WHAT TO PRODUCE — Please find all lines in the data that hold the string "generales" and copy them.

RECORDS FOR THE TASK —
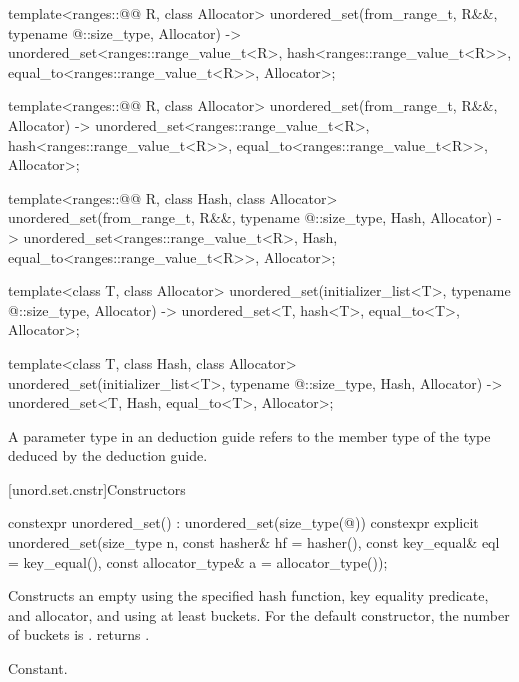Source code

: \begin{codeblock}
{  template<ranges::@@ R, class Allocator>
    unordered_set(from_range_t, R&&, typename @\seebelow@::size_type, Allocator)
      -> unordered_set<ranges::range_value_t<R>, hash<ranges::range_value_t<R>>,
                       equal_to<ranges::range_value_t<R>>, Allocator>;

  template<ranges::@@ R, class Allocator>
    unordered_set(from_range_t, R&&, Allocator)
      -> unordered_set<ranges::range_value_t<R>, hash<ranges::range_value_t<R>>,
                       equal_to<ranges::range_value_t<R>>, Allocator>;

  template<ranges::@@ R, class Hash, class Allocator>
    unordered_set(from_range_t, R&&, typename @\seebelow@::size_type, Hash, Allocator)
      -> unordered_set<ranges::range_value_t<R>, Hash,
                       equal_to<ranges::range_value_t<R>>, Allocator>;

  template<class T, class Allocator>
    unordered_set(initializer_list<T>, typename @\seebelow@::size_type, Allocator)
      -> unordered_set<T, hash<T>, equal_to<T>, Allocator>;

  template<class T, class Hash, class Allocator>
    unordered_set(initializer_list<T>, typename @\seebelow@::size_type, Hash, Allocator)
      -> unordered_set<T, Hash, equal_to<T>, Allocator>;
}
\end{codeblock}

\pnum
A  parameter type in an  deduction guide
refers to the  member type of
the type deduced by the deduction guide.

[unord.set.cnstr]{Constructors}

%
\begin{itemdecl}
constexpr unordered_set() : unordered_set(size_type(@\seebelow@)) { }
constexpr explicit unordered_set(size_type n, const hasher& hf = hasher(),
                                 const key_equal& eql = key_equal(),
                                 const allocator_type& a = allocator_type());
\end{itemdecl}

\begin{itemdescr}
\pnum
\effects
Constructs an empty  using the
specified hash function, key equality predicate, and allocator, and
using at least  buckets.  For the default constructor,
the number of buckets is .
 returns .

\pnum
\complexity
Constant.
\end{itemdescr}

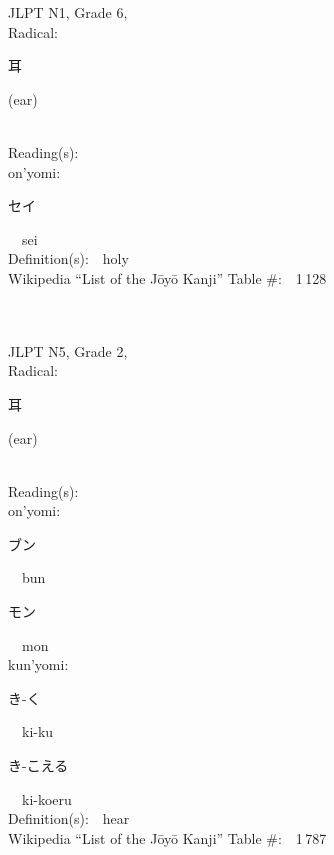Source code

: \begin{multicols}{2}
{JLPT N1, Grade 6, \\Radical:\ \ {\begin{CJK}{UTF8}{min} 耳 \end{CJK}} (ear) } \\
Reading(s):\ \ \\
{\hspace*{1em}}on'yomi:\ \ \\
{\hspace*{2em}}{\begin{CJK}{UTF8}{min} セイ \end{CJK}}\ \ sei\ \ \\
Definition(s):\ \ holy \\
Wikipedia ``List of the J\=oy\=o Kanji'' Table \#:\ \ 1\,128 \\
\ \ \\
{\fontsize{34pt}{40pt}  }\ \ \\  %
{JLPT N5, Grade 2, \\Radical:\ \ {\begin{CJK}{UTF8}{min} 耳 \end{CJK}} (ear) } \\
Reading(s):\ \ \\
{\hspace*{1em}}on'yomi:\ \ \\
{\hspace*{2em}}{\begin{CJK}{UTF8}{min} ブン \end{CJK}}\ \ bun\ \ \\
{\hspace*{2em}}{\begin{CJK}{UTF8}{min} モン \end{CJK}}\ \ mon\ \ \\
{\hspace*{1em}}kun'yomi:\ \ \\
{\hspace*{2em}}{\begin{CJK}{UTF8}{min} き-く \end{CJK}}\ \ ki-ku\ \ \\
{\hspace*{2em}}{\begin{CJK}{UTF8}{min} き-こえる \end{CJK}}\ \ ki-koeru\ \ \\
Definition(s):\ \ hear \\
Wikipedia ``List of the J\=oy\=o Kanji'' Table \#:\ \ 1\,787 \\
\ \ \\
\end{multicols}


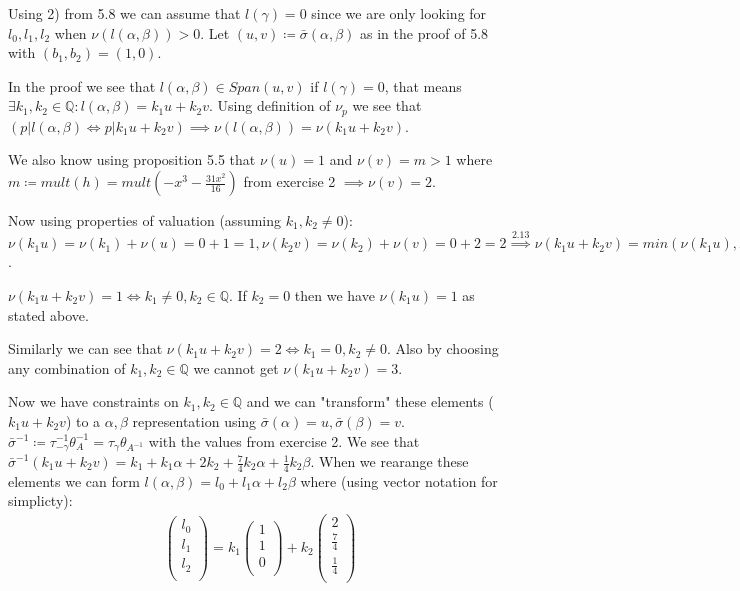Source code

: \documentclass[12pt, a4paper]{article}
\begin{document}
Using 2) from 5.8 we can assume that $l(\gamma)=0$ since we are only looking for $l_0,l_1,l_2$ when $\nu(l(\alpha,\beta))>0$. Let $(u,v) \coloneqq \bar{\sigma}(\alpha,\beta)$ as in the proof of 5.8 with $(b_1,b_2) = (1,0)$. 

In the proof we see that $l(\alpha,\beta) \in Span(u,v)$ if $l(\gamma)=0$, that means $\exists k_1,k_2 \in \mathbb{Q}: l(\alpha, \beta) = k_1u + k_2v$. Using definition of $\nu_p$ we see that $(p | l(\alpha,\beta) \iff p| k_1u+k_2v) \implies \nu(l(\alpha, \beta))=\nu(k_1u+k_2v)$. 

We also know using proposition 5.5 that $\nu(u)=1$ and $\nu(v)=m>1$ where $m \coloneqq mult(h) = mult(-x^3-\frac{31 x^2}{16})$ from exercise 2 $\implies \nu(v)=2$.

Now using properties of valuation (assuming $k_1,k_2 \neq 0$): $\nu(k_1u)=\nu(k_1)+\nu(u) = 0 + 1 = 1, \nu(k_2v)=\nu(k_2)+\nu(v) = 0 + 2 = 2 \stackrel{2.13}{\implies} \nu(k_1u+k_2v) = min(\nu(k_1u),\nu(k_2v)) = min(1,2) = 1$.

$\nu(k_1u+k_2v) = 1 \iff k_1 \neq 0, k_2 \in \mathbb{Q}$. If $k_2=0$ then we have $\nu(k_1u)=1$ as stated above.

Similarly we can see that $\nu(k_1u+k_2v) = 2 \iff k_1 = 0, k_2 \neq 0$. Also by choosing any combination of $k_1,k_2 \in \mathbb{Q}$ we cannot get $\nu(k_1u+k_2v) = 3$.

Now we have constraints on $k_1,k_2 \in \mathbb{Q}$ and we can "transform" these elements ($k_1u+k_2v$) to a $\alpha, \beta$ representation using $\bar{\sigma}(\alpha)=u, \bar{\sigma}(\beta)=v$. $\bar{\sigma}^{-1} \coloneqq \tau^{-1}_{-\gamma} \theta^{-1}_{A} = \tau_{\gamma}\theta_{A^{-1}}$ with the values from exercise 2. We see that $\bar{\sigma}^{-1}(k_1u+k_2v) = k_1+k_1\alpha+2k_2+\frac{7}{4}k_2\alpha + \frac{1}{4}k_2\beta $. When we rearange these elements we can form $l(\alpha,\beta) = l_0 + l_1\alpha + l_2\beta$ where (using vector notation for simplicty):
\begin{gather*}
\begin{pmatrix}
l_0\\
l_1\\
l_2\\
\end{pmatrix} = k_1\begin{pmatrix}
1\\
1\\
0\\
\end{pmatrix} + k_2\begin{pmatrix}
2\\
\frac{7}{4}\\
\frac{1}{4}\\
\end{pmatrix}
\end{gather*}
\end{document}
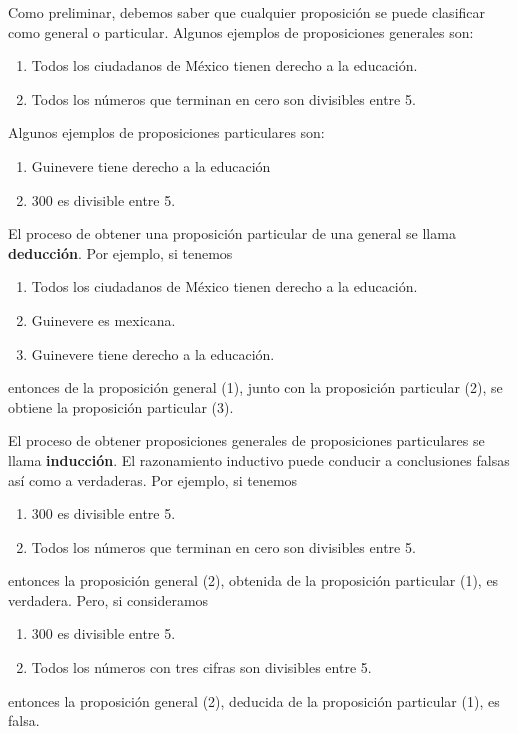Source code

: Como preliminar, debemos saber que cualquier proposición se puede clasificar como general o particular. Algunos ejemplos de proposiciones generales son:
\begin{enumerate}
    \item Todos los ciudadanos de México tienen derecho a la educación.
    \item Todos los números que terminan en cero son divisibles entre 5.
\end{enumerate}
Algunos ejemplos de proposiciones particulares son:
\begin{enumerate}
    \item Guinevere tiene derecho a la educación 
    \item 300 es divisible entre 5.
\end{enumerate}
El proceso de obtener una proposición particular de una general se llama \textbf{deducción}. Por ejemplo, si tenemos
\begin{enumerate}
    \item Todos los ciudadanos de México tienen derecho a la educación.
    \item Guinevere es mexicana.
    \item Guinevere tiene derecho a la educación.
\end{enumerate}
entonces de la proposición general (1), junto con la proposición particular (2), se obtiene la proposición particular (3).

El proceso de obtener proposiciones generales de proposiciones particulares se llama \textbf{inducción}. El razonamiento inductivo puede conducir a conclusiones falsas así como a verdaderas. Por ejemplo, si tenemos
\begin{enumerate}
    \item 300 es divisible entre 5.
    \item Todos los números que terminan en cero son divisibles entre 5.
\end{enumerate}
entonces la proposición general (2), obtenida de la proposición particular (1), es verdadera. Pero, si consideramos
\begin{enumerate}
    \item 300 es divisible entre 5.
    \item Todos los números con tres cifras son divisibles entre 5.
\end{enumerate}
entonces la proposición general (2), deducida de la proposición particular (1), es falsa.

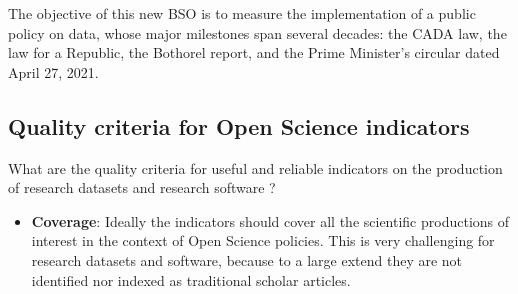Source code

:\documentclass[
]{article}
\providecommand{\tightlist}{%
  \setlength{\itemsep}{0pt}\setlength{\parskip}{0pt}}
\begin{document}
The objective of this new BSO is to measure the implementation of a
public policy on data, whose major milestones span several decades: the
CADA law, the law for a Republic, the Bothorel report, and the Prime
Minister's circular dated April 27, 2021.

\hypertarget{quality-criteria-for-open-science-indicators}{%
\subsection{Quality criteria for Open Science
indicators}\label{quality-criteria-for-open-science-indicators}}

What are the quality criteria for useful and reliable indicators on the
production of research datasets and research software ?

\begin{itemize}
\tightlist
\item
  \textbf{Coverage}: Ideally the indicators should cover all the
  scientific productions of interest in the context of Open Science
  policies. This is very challenging for research datasets and software,
  because to a large extend they are not identified nor indexed as
  traditional scholar articles.
\end{itemize}
\end{document}
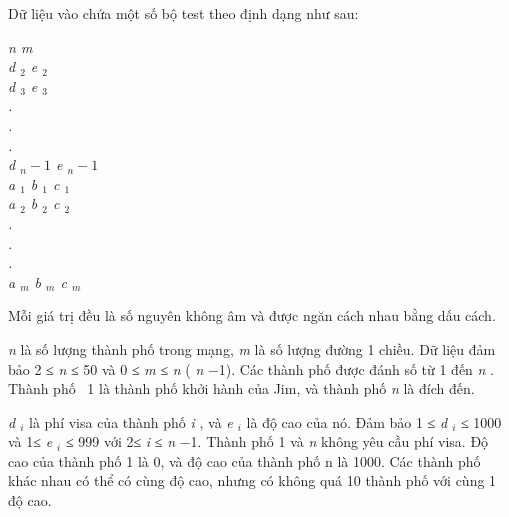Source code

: Dữ liệu vào chứa một số bộ test theo định dạng như sau:     

\emph{       n m       
\\       d       $_        2       $       e       $_        2       $
\\       d       $_        3       $       e       $_        3       $
\\       .       
\\       .       
\\       .       
\\       d       $_        n-1       $       e       $_        n-1       $
\\       a       $_        1       $       b       $_        1       $       c       $_        1       $
\\       a       $_        2       $       b       $_        2       $       c       $_        2       $
\\       .       
\\       .       
\\       .       
\\       a       $_        m       $       b       $_        m       $       c       $_        m       $}

      Mỗi giá trị đều là số nguyên không âm và được ngăn cách nhau bằng dấu cách.     

\emph{       n      }      là số lượng thành phố trong mạng,      \emph{       m      }      là số lượng đường 1 chiều. Dữ liệu đảm bảo 2 ≤      \emph{       n      }      ≤ 50 và 0 ≤      \emph{       m      }      ≤      \emph{       n      }      (      \emph{       n      }      −1). Các thành phố được đánh số từ 1 đến      \emph{       n      }      . Thành phố  1 là thành phố khởi hành của Jim, và thành phố      \emph{       n      }      là đích đến.     

\emph{       d       $_        i       $}      là phí visa của thành phố      \emph{       i      }      , và      \emph{       e       $_        i       $}      là độ cao của nó. Đảm bảo 1 ≤      \emph{       d       $_        i       $}      ≤ 1000 và 1≤      \emph{       e       $_        i       $}      ≤ 999 với 2≤      \emph{       i      }      ≤      \emph{       n      }      −1. Thành phố 1 và      \emph{       n      }      không yêu cầu phí visa. Độ cao của thành phố 1 là 0, và độ cao của thành phố n là 1000. Các thành phố khác nhau có thể có cùng độ cao, nhưng có không quá 10 thành phố với cùng 1 độ cao.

RESPONSE BOX —
: Como preliminar, debemos saber que cualquier proposición se puede clasificar como general o particular. Algunos ejemplos de proposiciones generales son:
El proceso de obtener proposiciones generales de proposiciones particulares se llama \textbf{inducción}. El razonamiento inductivo puede conducir a conclusiones falsas así como a verdaderas. Por ejemplo, si tenemos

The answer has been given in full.